While the Organization of Petroleum Exporting Countries have been working to cut down on the global supply glut, U.S. producers have been pumping out more crude oil, potentially capping gains in oil prices and related exchange traded funds.

The United States Oil Fund (NYSEArca: USO), which tracks West Texas Intermediate crude oil futures, is up 3.2% year-to-date and gained 8.8% over the past year as WTI crude oil futures no trade at around $61.5 per barrel.

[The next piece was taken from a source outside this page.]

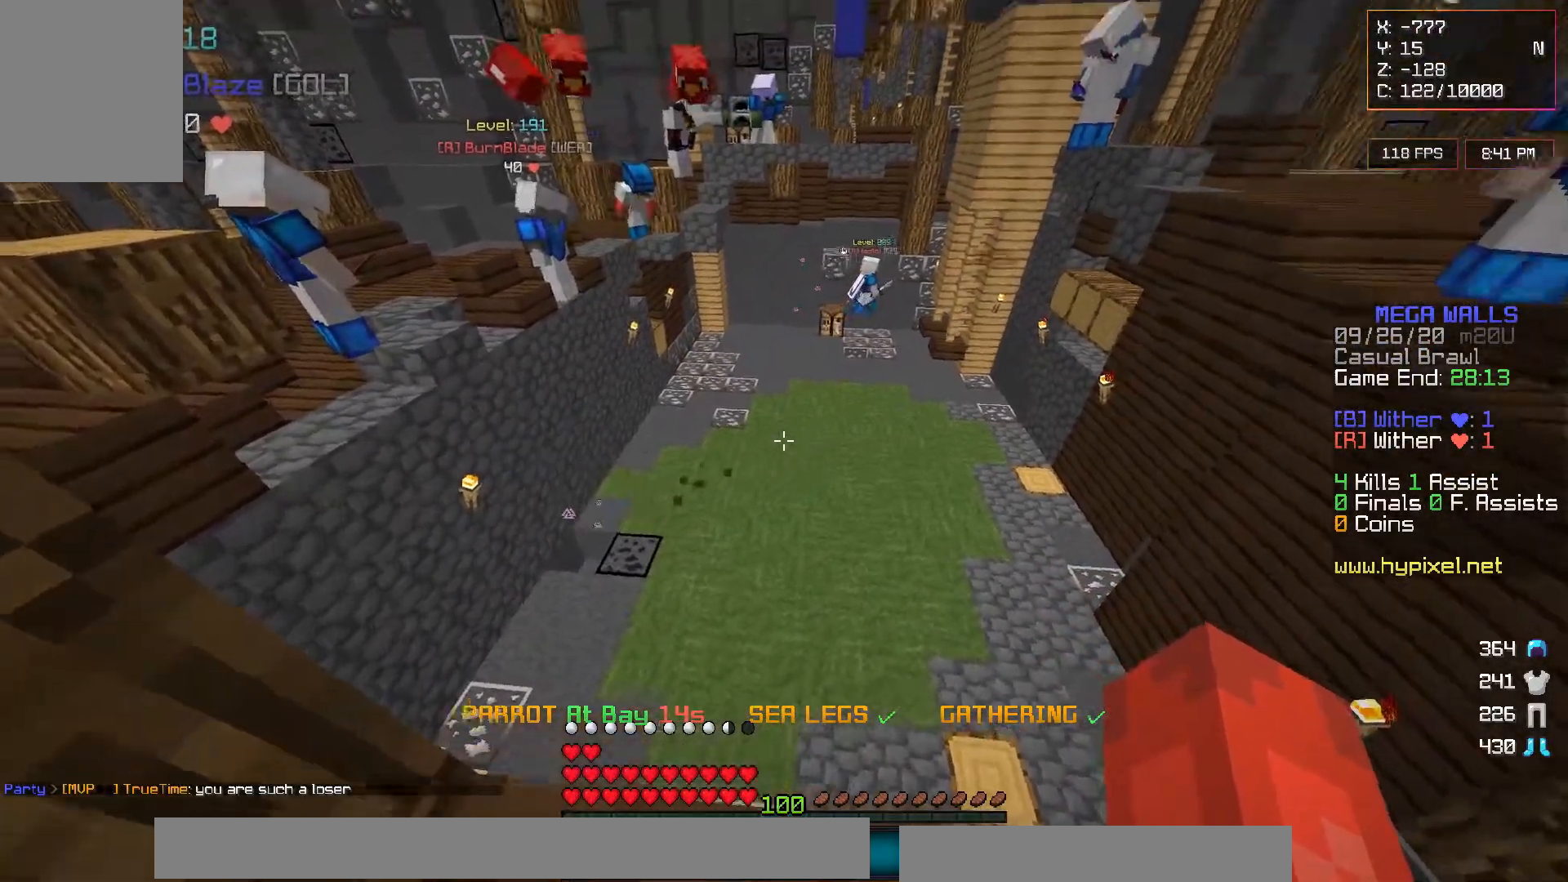
{"keys": [], "mouse": [], "events": []}
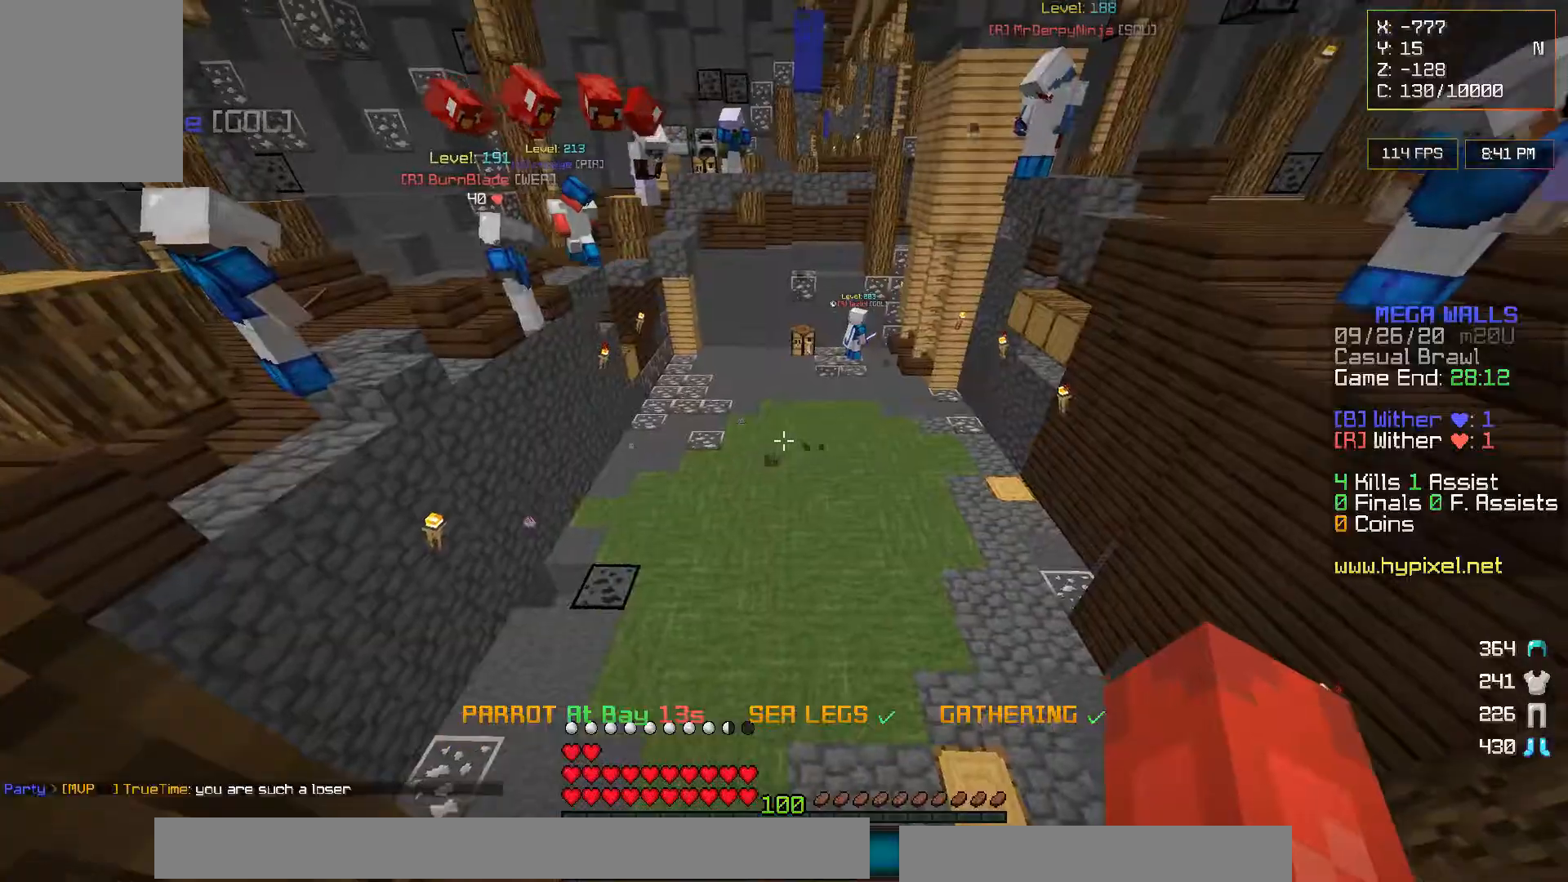
{"keys": ["s"], "mouse": [], "events": [[350, "s", "down"]]}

However, expanding U.S. stockpiles could depress further gains in the crude oil market. Inventories in U.S. tanks and terminals likely increased by 3 million barrels last week, potentially marking the fourth straight week of gains and the longest expansion since the first quarter of 2017, Bloomberg reports. The government will reveal official numbers Thursday.

OPEC has “taken a lot of production off the table, but it’s just being replaced by U.S. production to a large degree,” Bob Yawger, director of the futures division at Mizuho Securities USA Inc., told Bloomberg. Cartel members recently sought to reassure investors about their resolve but “the market’s not buying it.”

Faltering confidence in the global economic outlook and a stronger U.S. dollar have also weighed on commodities.

OPEC has reiterated its commitment to curb an oversupply and possibly extend its alliance with Russia beyond this year.

Meanwhile, Deputy Energy Secretary Dan Brouillette sees a “phenomenal” outlook for U.S. oil production in both 2018 and 2019, which may potentially erase the support from OPEC and its allies.

The Energy Information Administration calculates that daily output, which was the highest since 1972 last year, could hit a new record of 10.6 million barrels this year, the Wall Street Journal reports. The EIA even predicts the U.S. will become a net exporter by 2029, and if all other energy is included, in just four years.

BP PLC’s latest world energy outlook sees the U.S. will make up 18% of world oil and related liquids supply in a little over two decades, compared to second-place Saudi Arabia at 13%.